My uncle once said the albums you don't like at first are the ones you like the longest, and the ones you love right off the bat never last. Spill Into Atmosphere arrived several weeks ago. I listened immediately and put it away. My wife doesn't like Wet Hair. The LP comes with a fold-out poster, black ink on newsprint, like Maximumrocknroll but not as thick, more Dada, more op art. If you open it like a newspaper or magazine it's upside down and sideways, but if you open it backward it's just right. There's so much there, pretty women and Japanese characters and radiating stripes. Here are six square inches: A late-70s/early-80s actress looks left, eyes wide; two giraffes line up to look like a two-headed giraffe; two horses aligned like a two-bodied horse; a stack of long rectangles, two with patterns, one with a hand, one with an eye; a flower; circles made of lines; a man with a black stripe and four white dots across his chest; a small white circle in a large black one; folding chairs; a hippy girl. God I wish I had a black light.
I played it for the second time a couple weeks later with both doors closed between my wife and me. When it finished I asked her what she thought and she said, "Horrendous." I wanted to listen to it again, several times. All I can remember of the second listen is that everything fit, every freaky German twist of it tucked right into its perfect and weird little spot. It took a few months and few listens for In Vogue Spirit to surge on me and become one of the best of 2011. This one's tighter. The next night I split a bottle of Bogle with my wife and the dogs were at our feet. We listened to Woods, who are friends with Wet Hair, and weird, but not weird enough to make my wife hate them. It's important to have music that your loving other hates, whether it's the Germs or a dozen standards Willie Nelson tossed off in 1982. I'm sure it's the vocals that upset my wife. Shawn Reed's voice is flat the way a knife is flat.

Data lines ->
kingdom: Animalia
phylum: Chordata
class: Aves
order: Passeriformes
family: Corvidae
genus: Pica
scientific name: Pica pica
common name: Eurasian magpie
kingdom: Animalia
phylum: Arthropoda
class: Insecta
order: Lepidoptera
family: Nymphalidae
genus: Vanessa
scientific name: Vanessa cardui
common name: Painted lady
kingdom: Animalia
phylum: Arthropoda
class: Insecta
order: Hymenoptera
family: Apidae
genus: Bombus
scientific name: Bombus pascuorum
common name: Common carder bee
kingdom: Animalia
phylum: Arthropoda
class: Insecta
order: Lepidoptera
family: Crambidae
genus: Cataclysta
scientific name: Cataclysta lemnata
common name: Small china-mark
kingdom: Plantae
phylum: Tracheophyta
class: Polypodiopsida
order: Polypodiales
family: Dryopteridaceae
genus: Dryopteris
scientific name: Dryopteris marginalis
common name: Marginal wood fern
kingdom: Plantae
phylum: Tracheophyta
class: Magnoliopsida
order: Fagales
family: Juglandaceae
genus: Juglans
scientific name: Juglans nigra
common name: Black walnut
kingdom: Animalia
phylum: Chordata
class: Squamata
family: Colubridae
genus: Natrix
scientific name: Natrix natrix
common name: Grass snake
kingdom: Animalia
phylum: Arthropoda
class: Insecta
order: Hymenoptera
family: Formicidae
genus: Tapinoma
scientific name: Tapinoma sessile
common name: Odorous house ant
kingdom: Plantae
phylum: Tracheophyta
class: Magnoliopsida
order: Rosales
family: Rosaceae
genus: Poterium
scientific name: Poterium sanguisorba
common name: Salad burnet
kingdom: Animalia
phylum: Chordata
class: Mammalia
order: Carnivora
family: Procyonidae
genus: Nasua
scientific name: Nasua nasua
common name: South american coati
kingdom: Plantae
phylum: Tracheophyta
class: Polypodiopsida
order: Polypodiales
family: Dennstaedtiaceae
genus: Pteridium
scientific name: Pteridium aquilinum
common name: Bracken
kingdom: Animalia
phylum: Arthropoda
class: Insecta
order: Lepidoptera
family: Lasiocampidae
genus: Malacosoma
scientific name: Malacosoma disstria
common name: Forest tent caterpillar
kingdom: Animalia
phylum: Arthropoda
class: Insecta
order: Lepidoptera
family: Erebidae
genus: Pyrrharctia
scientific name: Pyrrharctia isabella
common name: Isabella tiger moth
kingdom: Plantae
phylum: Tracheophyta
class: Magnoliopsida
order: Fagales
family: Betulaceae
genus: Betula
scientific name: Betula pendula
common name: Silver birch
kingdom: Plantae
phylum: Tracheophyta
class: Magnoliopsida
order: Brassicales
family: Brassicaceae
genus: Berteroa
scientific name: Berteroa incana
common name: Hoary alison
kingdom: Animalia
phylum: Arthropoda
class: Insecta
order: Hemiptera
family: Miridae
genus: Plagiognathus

What to do -> Pick up the Wet Hair album review after its last sentence and keep writing it, skipping past the data in between.

Expected answer ->
On Saturday we had over a couple friends who are moving to a town 326 miles away. We tied one on one last time. Last winter I went with them to see Wet Hair at a house in Atlanta. My wife didn't go. They liked the show, and they say they like Wet Hair. They're college professors in their forties. To get ready for the evening I drove to Atlanta to get some fancy big-city stuff, and on the way up there I listened to Spill Into Atmosphere and In Vogue Spirit back to back on my iPod. I'd long thought it strange that Reed is a weightlifting basketball fan. Wet Hair isn't jock music. But as I raced up the interstate and the new songs ripped through the earbuds, I understood. The new Wet hair is disciplined and sharp-edged. Of all sports, basketball is the most musical. I put the record on after we had dinner and it overpowered the conversation, even after I turned it down, so I took it off and replaced it with Autobahn.
Now it's Sunday and my wife is at Target so I have Spill Into Atmosphere on loud. Wet Hair shifts gears during "Color & Shape" and they jam the sort of jam that's great to jam-out to when you're folding clothes or pacing and pumping your fists, things best experienced alone. Much of the record is like this. I interviewed Reed a month or so ago via email, for a piece that hasn't run yet elsewhere, and he told me, "Longevity is hard to create and sustain. The more you gain, the more you have to lose. It’s that tricky balance of not having too much want, or too much ambition, but still doing something meaningful with your time. It’s always fading, everything as it comes, it’s going," and, "I am always curious how long I will be able to keep it up before it kind of eats itself or just stresses me out to where I can't deal with it," and, "I defiantly work at trying to be healthy, physically and mentally." Yes that's what this record sounds like.
Below is a documentary I made about the art, set to "Color & Shape." And below that is a video Elise Tippins of Featureless Ghost made for "Color & Shape."
Get the goods at De Stijl.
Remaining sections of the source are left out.